Vegan Blueberry Buns

Tatyana
Pillowy orange blossom dough packed with a wild blueberry filling and light enough to want to eat all of them.
Course Dessert
Total Time 1 hour 18 minutes
Servings 8

Ingredients
  

Blueberry filling

  • 280 g fresh blueberries
  • 35 g white granulated sugar, make sure it’s vegan
  • 7 g tapioca starch
  • 1/2 lemon, zested
  • 1 tbsp water
  • pinch of salt

Dough

  • 400 g all-purpose flour
  • 40 g white granulated sugar
  • 1/2 tsp salt
  • 220 g lukewarm water, around 37C/98F, but no more than 48C/120F
  • 2 tsp instant yeast or active dry yeast
  • 50 g neutral oil, (grapeseed, canola, vegetable...)
  • 1/2 tbsp orange blossom water

Instructions
 

Blueberry filling

  • In a saucepan, combine all the ingredients and bring to a boil.
  • Let it boil a few minutes until thickened, stirring constantly to avoid it sticking.
  • Pour into a wide container (the thinner the filling is spread the faster it will cool) and cover directly with plastic wrap to prevent a skin from forming.
  • Stick it in the fridge so it cools while you make the dough.

Dough

  • Combine the lukewarm water, yeast and 10g of the sugar and set it aside to let the yeast foam.
  • In a large(ish) bowl, whisk together the flour, the rest of the sugar and the salt.
  • Once the yeast has lightly foamed, pour it into the dry ingredients along with the oil and orange blossom water.
  • Stir everything together until a rough dough forms then tip it out onto a lightly floured surface and knead a few times, about 5 minutes, just until it forms a nice smooth ball and doesn’t feel sticky.
  • Place the dough in a lightly oiled bowl, cover it with a damp tea towel and place it in a warm place to proof for an hour or until doubled in size.
  • Prepare a baking sheet lined with parchment paper or a silicone mat.
  • Once proofed, roll or pat the dough out on a floured surface to form a 50cmx30cm rectangle.
  • Spread the blueberry filling as evenly as possible all over the dough, then grab the 30cm side and fold it a bit further than the center.

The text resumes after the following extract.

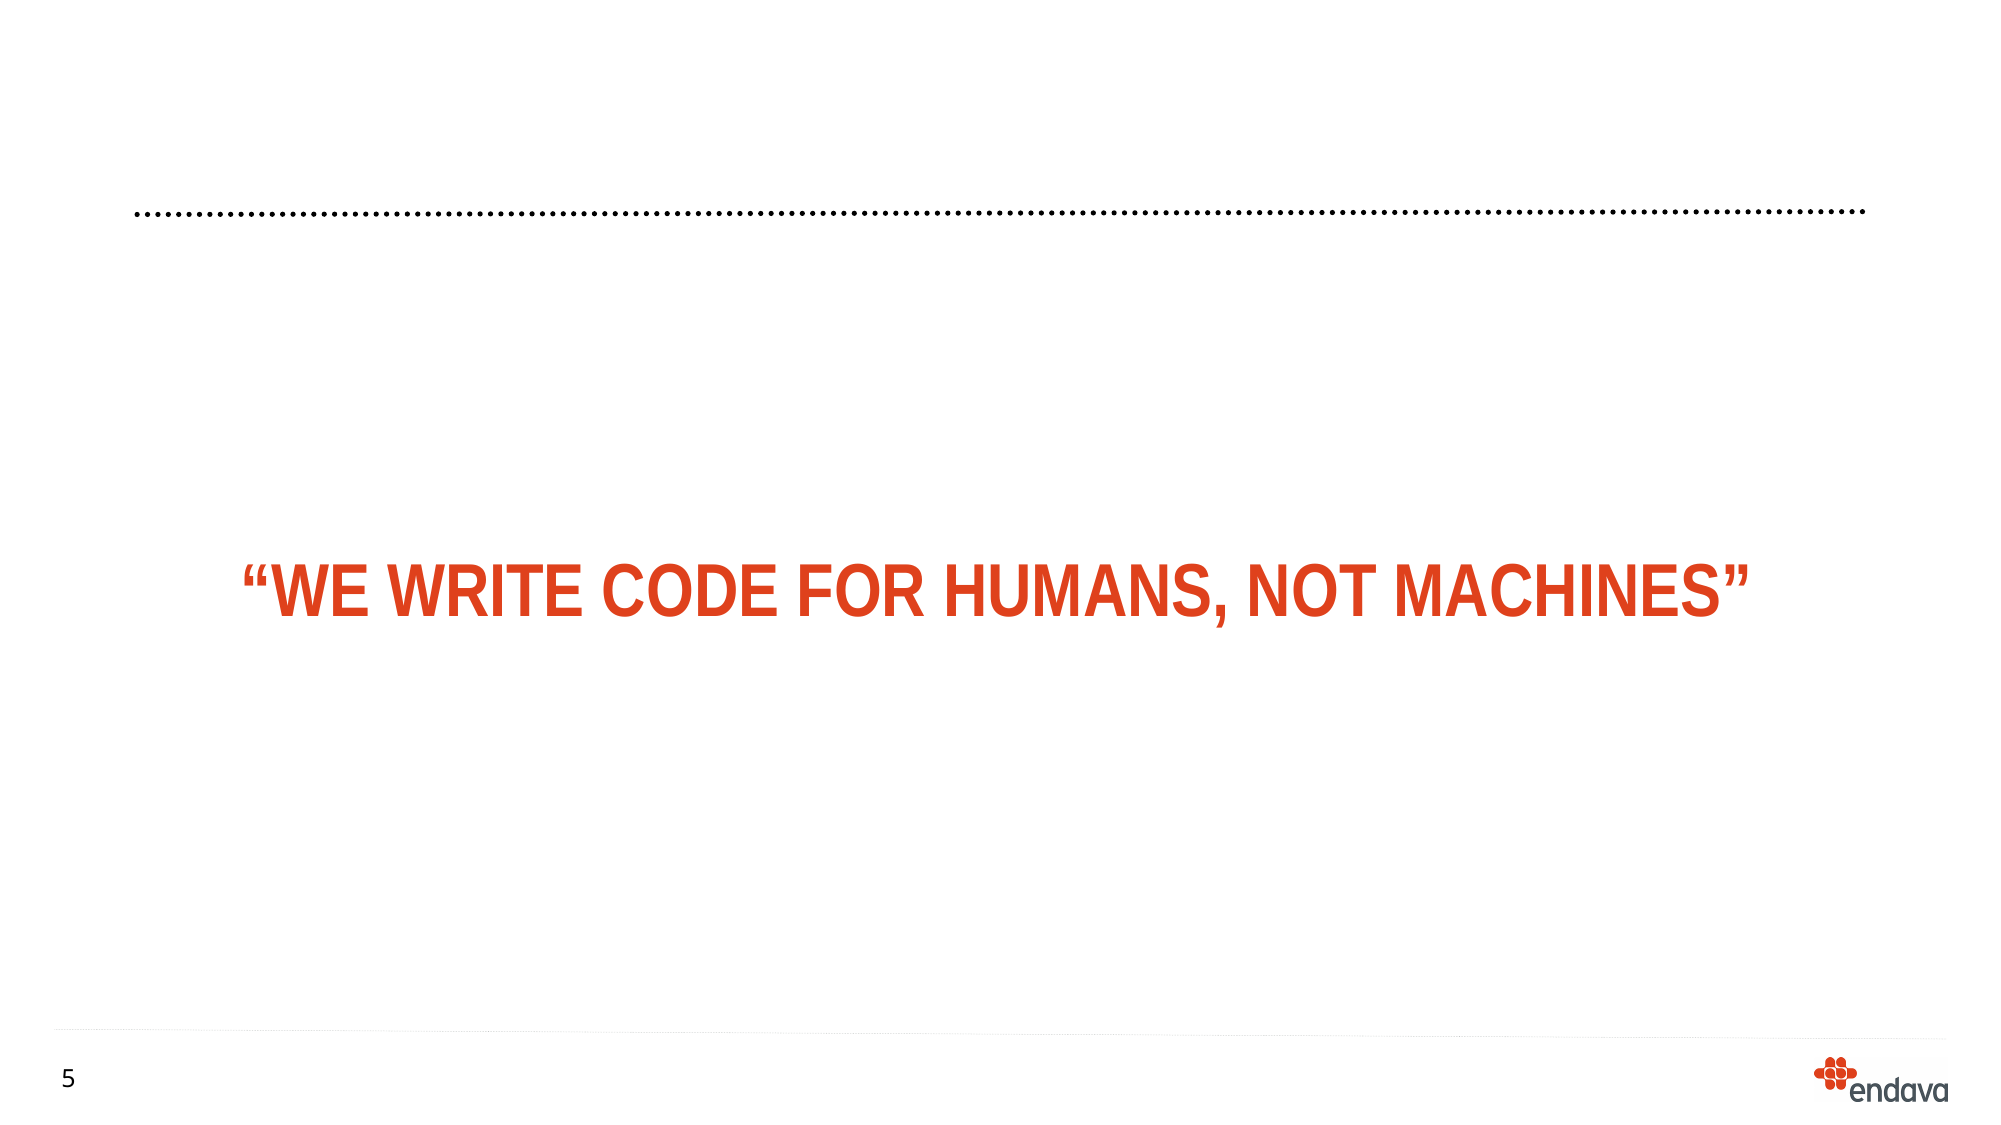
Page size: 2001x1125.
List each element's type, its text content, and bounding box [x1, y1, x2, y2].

picture [1814, 1057, 1948, 1102]
list “WE Write code for humans, not machines” [198, 543, 1811, 641]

Do the same thing with the other 30cm side. Like folding a paper to put in an envelope.
  • Once the dough is folded, place the longest side in front of you and cut 8 equal strips. To make it easier, cut the dough in half, then those halves in halves and those halves/quarters into halves.
  • With each strip, grab both ends and pull lightly to extend it. Then with one hand twist towards yourself and with the other twist away. Spiral that twisted shape on itself and tuck the end underneath.
  • Place them on the baking sheet with some space in between and let them rest for 20 to 30 minutes or until they’ve lightly expanded.
  • In the meantime, preheat your oven to 190°C or 375°F and when the buns are ready, bake them for 18 to 20 minutes.
  • Let them cool on the baking sheet for about 10 minutes to let the filling set, then transfer them to a wire rack to cool completely.

Notes

  • *Disclaimer: I have a tiny not-so-great oven, so your bake time may vary from mine.
  • I strongly suggest making recipes by weight, if you make them by cups I can’t guarantee that you’ll get the same results.
  • You can use frozen blueberries and boil the filling a few minutes longer to get rid of the excess water.
  • You can replace the tapioca starch with cornstarch, your filling just might not be as set since tapioca starch thickens at a lower temperatue. But they’ll still be good!
  • For something extra, you can drizzle the lemon glaze from the lemon cake recipe over these!
  • If you want less of a mess, you can bake these as rolls like cinnamon buns.
  • These are best enjoyed the same day, but they will keep up to 2 days at room temperature. Or you can keep them in the fridge for at least a week and pop one in the microwave for about 20 seconds when you want to.